Quitter ses appartements allait forcément attiser la curiosité des gardes qui veillait devant sa porte, mais Li’Dawn ne prêta pas attention à leur regard interrogateur, et elle passa près d’eux sans se justifier, traversa les couloirs puis descendit jusqu’à la petite chapelle qui s’élevait dans l’aile droite du palais. Elle ne s’y rendait que rarement : dans son enfance, elle avait dû assister, avec sa sœur, aux sermons hebdomadaires ainsi qu’aux nombreuses célébrations qui jalonnaient alors son quotidien, mais la tradition s’était perdue, et cela faisait des années qu’elle n’avait plus assisté à une messe ordinaire.

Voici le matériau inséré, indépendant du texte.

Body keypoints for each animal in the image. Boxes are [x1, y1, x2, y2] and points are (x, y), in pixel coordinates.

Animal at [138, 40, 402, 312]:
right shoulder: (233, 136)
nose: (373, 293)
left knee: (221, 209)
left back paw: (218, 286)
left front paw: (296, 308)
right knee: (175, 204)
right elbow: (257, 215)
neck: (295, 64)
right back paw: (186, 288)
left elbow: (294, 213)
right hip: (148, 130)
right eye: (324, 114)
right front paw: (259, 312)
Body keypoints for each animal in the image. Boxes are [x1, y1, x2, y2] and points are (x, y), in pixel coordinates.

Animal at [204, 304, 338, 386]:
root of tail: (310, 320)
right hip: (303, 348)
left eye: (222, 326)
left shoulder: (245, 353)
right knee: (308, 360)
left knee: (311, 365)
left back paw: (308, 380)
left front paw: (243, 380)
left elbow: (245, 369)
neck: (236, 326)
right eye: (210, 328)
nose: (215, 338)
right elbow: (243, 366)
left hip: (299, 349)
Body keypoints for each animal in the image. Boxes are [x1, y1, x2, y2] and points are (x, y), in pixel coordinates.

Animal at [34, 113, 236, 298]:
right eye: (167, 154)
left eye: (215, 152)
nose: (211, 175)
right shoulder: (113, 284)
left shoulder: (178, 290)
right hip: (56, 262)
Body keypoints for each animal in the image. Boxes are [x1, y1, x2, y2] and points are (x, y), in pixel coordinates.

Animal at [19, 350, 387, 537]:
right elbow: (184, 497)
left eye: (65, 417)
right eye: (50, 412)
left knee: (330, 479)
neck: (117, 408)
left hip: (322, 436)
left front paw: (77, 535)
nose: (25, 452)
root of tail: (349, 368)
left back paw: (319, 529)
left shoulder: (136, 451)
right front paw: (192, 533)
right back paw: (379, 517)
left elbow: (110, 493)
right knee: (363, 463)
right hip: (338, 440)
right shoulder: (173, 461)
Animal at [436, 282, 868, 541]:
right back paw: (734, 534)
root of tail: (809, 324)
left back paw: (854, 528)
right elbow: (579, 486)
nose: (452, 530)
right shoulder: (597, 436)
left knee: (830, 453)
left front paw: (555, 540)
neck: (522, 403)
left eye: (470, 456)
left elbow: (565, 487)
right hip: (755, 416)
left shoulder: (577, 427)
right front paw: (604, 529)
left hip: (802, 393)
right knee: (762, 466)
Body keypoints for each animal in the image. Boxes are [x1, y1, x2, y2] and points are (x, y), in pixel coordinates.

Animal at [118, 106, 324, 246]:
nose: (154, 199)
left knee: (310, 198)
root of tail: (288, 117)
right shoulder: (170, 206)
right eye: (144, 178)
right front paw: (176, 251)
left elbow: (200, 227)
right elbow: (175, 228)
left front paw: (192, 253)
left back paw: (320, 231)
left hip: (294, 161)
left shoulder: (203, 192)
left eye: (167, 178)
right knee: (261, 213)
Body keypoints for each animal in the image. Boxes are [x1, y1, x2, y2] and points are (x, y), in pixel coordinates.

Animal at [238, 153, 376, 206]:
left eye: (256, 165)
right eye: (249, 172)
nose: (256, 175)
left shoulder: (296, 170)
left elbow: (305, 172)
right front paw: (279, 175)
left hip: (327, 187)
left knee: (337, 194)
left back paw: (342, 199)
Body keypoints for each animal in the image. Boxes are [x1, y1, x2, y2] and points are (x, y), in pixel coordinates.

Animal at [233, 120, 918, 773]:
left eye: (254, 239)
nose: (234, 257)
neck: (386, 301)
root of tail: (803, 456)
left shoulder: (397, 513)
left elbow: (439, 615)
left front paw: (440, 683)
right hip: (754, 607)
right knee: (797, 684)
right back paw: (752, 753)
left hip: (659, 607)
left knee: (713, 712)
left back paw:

L’entrée de la chapelle se trouvait tout en bas d’un large escalier en marbre. Ses portes étaient grandes ouvertes, mais le passage était malgré tout obstrué par d’épais rideaux ocres. Cela n’empêchait pas les chants et la musique de parvenir aux oreilles de la princesse. Li'Dawn n'était pas particulièrement adepte de la musique sacrée, mais les notes qui lui parvinrent – des basses profondes et lentes – vibrèrent en elle avant d’abandonner, sur leur passage, un curieux frisson. La jeune femme se ressaisit lorsque Ran posa une main sur son épaule : « Entrons », proposa-t-il avant d’écarter haut les lourdes tentures.

Une pénétrante odeur d'encens flottait dans l'air. D'autres fidèles étaient déjà présents, inclinant la tête avec recueillement, les mains jointes. Certains entonnaient les chants du chœur situé à l'extrémité de la nef. Sur les côtés, de larges tambours, et derrière eux, des trompes cuivrées d’où naissaient tantôt des notes flûtées, tantôt des basses au son épais et chaud. Une femme âgée s’avança au milieu du chœur et entonna un couplet dans une langue que Ran ne connaissait pas. Les notes lui parurent dissonantes, et il ne lui fallut pas longtemps avant de regretter le calme tranquille des appartements de Li’Dawn. Quelle idée n’avait-elle encore pas eu… Mais déjà, la princesse s’avançait discrètement entre les rangées de bancs, et son chevalier la suivit pour s’asseoir à ses côtés. 

Fort heureusement, le chœur se tut et se désagrégea pour laisser place au prêtre qui allait conduire la messe. Ran se serait probablement intéressé à son discours s’il n’avait pas eu l’esprit occupé par d’autres impératifs : depuis qu’il était entré dans la chapelle, il s’efforçait de lutter contre la pressante envie d’éternuer, la faute, sans doute, à l’odeur pénétrante des encens qui brûlaient un peu partout. Un coup d'œil vers Li’Dawn lui apprit que celle-ci ne rencontrait pas les mêmes difficultés. Au contraire, elle semblait écouter avidement les prières du prêtre. Comme elles étaient proférées dans une langue ancienne, Ran ne pouvait que se raccrocher à certains mots afin d’en comprendre le sens global. Apparemment, il s’agissait de célébrer le passage du temps, ou peut-être fallait-il plutôt regretter qu’il ne passe si vite, Ran avait un doute – mais il fallait avouer que certains mots pourtant contraires avaient la fâcheuse tendance à sonner de la même manière.